Colorado’s hidden $33 billion business tax government will not talk about
March 13, 2017
By Sen. Jack Tate
Does Colorado have an invisible $33 billion tax on employers that is holding back economic expansion and job creation? According to a recent report, that amount is the estimated annual cost of compliance imposed on Colorado employers by federal regulations.
To get an idea of the magnitude of this compliance cost, consider that it is fifty times the size of all corporate income taxes paid by Colorado employers.
Two decades ago, the U.S. Small Business Administration began sponsoring a periodic study by an independent team of economists to come up with an estimate of the annual costs imposed on American businesses by the thousands of federal regulatory mandates. By 2013, those costs added up to an estimated $2.02 trillion according to the team’s 2015 report. The non-profit Competitive Enterprise Institute arrived at the similar cost estimate of $1.86 trillion. That translates to at least a $33 billion compliance cost for Colorado’s business sector — an amount over fifty times the state government’s annual corporate income tax bite. This ever-growing cost functions just like a destructive tax policy: it discourages capital investment and job creation.
The ground breaking SBA study of compliance costs confirmed that small business is impacted disproportionately by regulatory mandates on employers. For example, the per-employee cost of new environmental regulations is $3,574 for companies of less than 50 employees compared to $1,014 per employee in companies with 100 or more employees. For manufacturing firms, that difference between large and small firms is over $14,000 per employee.

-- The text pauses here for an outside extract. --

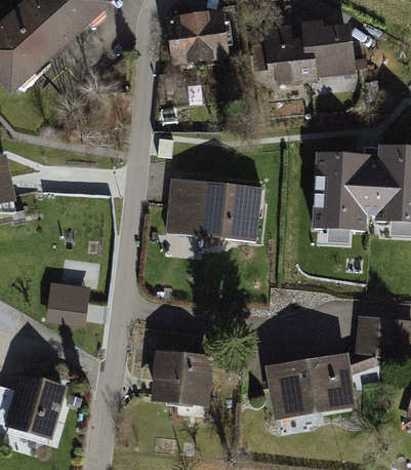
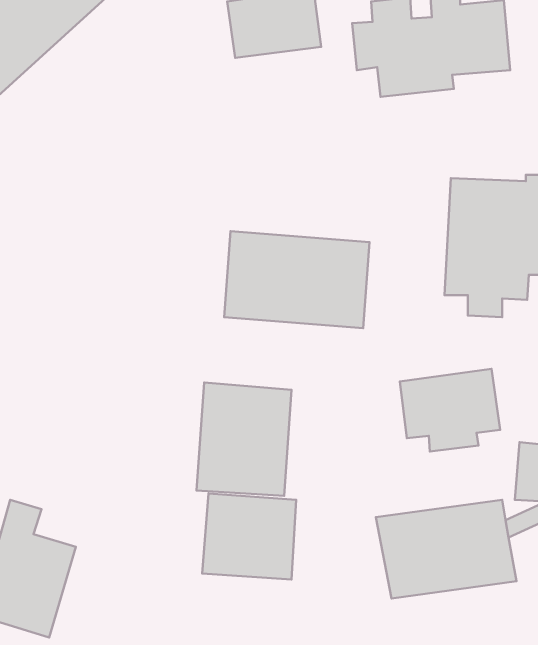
building: none -> [400,369,500,452]
building: none -> [197,383,292,496]
building: [44,278,89,322] -> none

That estimated $33 billion compliance burden on Colorado employers is a hidden tax no one in government wants to talk about. Advocates for government regulation want to talk only about the promised benefits of new standards, new goals and new targets, not the costs of those regulatory mandates.
Efforts in the state Legislature to acknowledge those compliance costs are resisted. A case in point is what happened to the 2003 legislation aimed to curtail mushrooming regulatory costs in Colorado. Senate Bill 03-121 established a process for requesting and conducting a Cost Benefit Analysis (CBA) for new rules which impact small firms or damage Colorado’s competitiveness to a substantial degree.
What happened to that 2003 mandate? The numbers tell the story. Since 2004, state agencies have published 5,616 new and amended rules, described in an average of 15,000 pages each year. Now, what percentage of those 5,616 rules promulgated since 2004 have been subjected to a Cost-Benefit Analysis? The answer, sadly, is less than 2 percent.
No one is suggesting that the benefits of a new government regulation never outweigh the costs. The point here is more fundamental: When imposing new regulations on the business sector, state lawmakers and regulatory advocates always crow about assumed benefits, but they hardly ever even acknowledge compliance costs, much less try to quantify them.
In truth, this hidden tax is the unacknowledged “elephant in the room” obstructing Colorado’s economic growth. Because those cumulative costs have never been measured or examined adequately, no one — not even professional economists — knows the real impact of cumulative compliance costs on job growth and business expansion. Furthermore, who is evaluating the regulations of the past?
Obviously, one of the main reasons there is so little organized resistance to regulatory mandates is that corporations have been bullied to look upon regulatory compliance as simply a “cost of doing business.” The cost of compliance with any one particular rule is simply factored into the cost of the product or service sold to consumers, suppliers or the government. To left-wing politicians and some government bureaucrats, the idea that entrepreneurs will be discouraged from starting new firms and some small firms forgo expansion or even be driven out of business by compliance costs is simply dismissed as “collateral damage.”
Every signal coming out of Washington, D.C. is telling us to expect a major push for business deregulation as a major pillar of a new business expansion strategy. Colorado should be an active partner in this effort. We should welcome the new opportunities for regulatory reform and for a more skeptical attitude toward the regulatory “collateral damage” inflicted on small business, which is the primary engine of job growth, economic expansion and distributed wealth creation.
This article originally ran in the Colorado Statesman.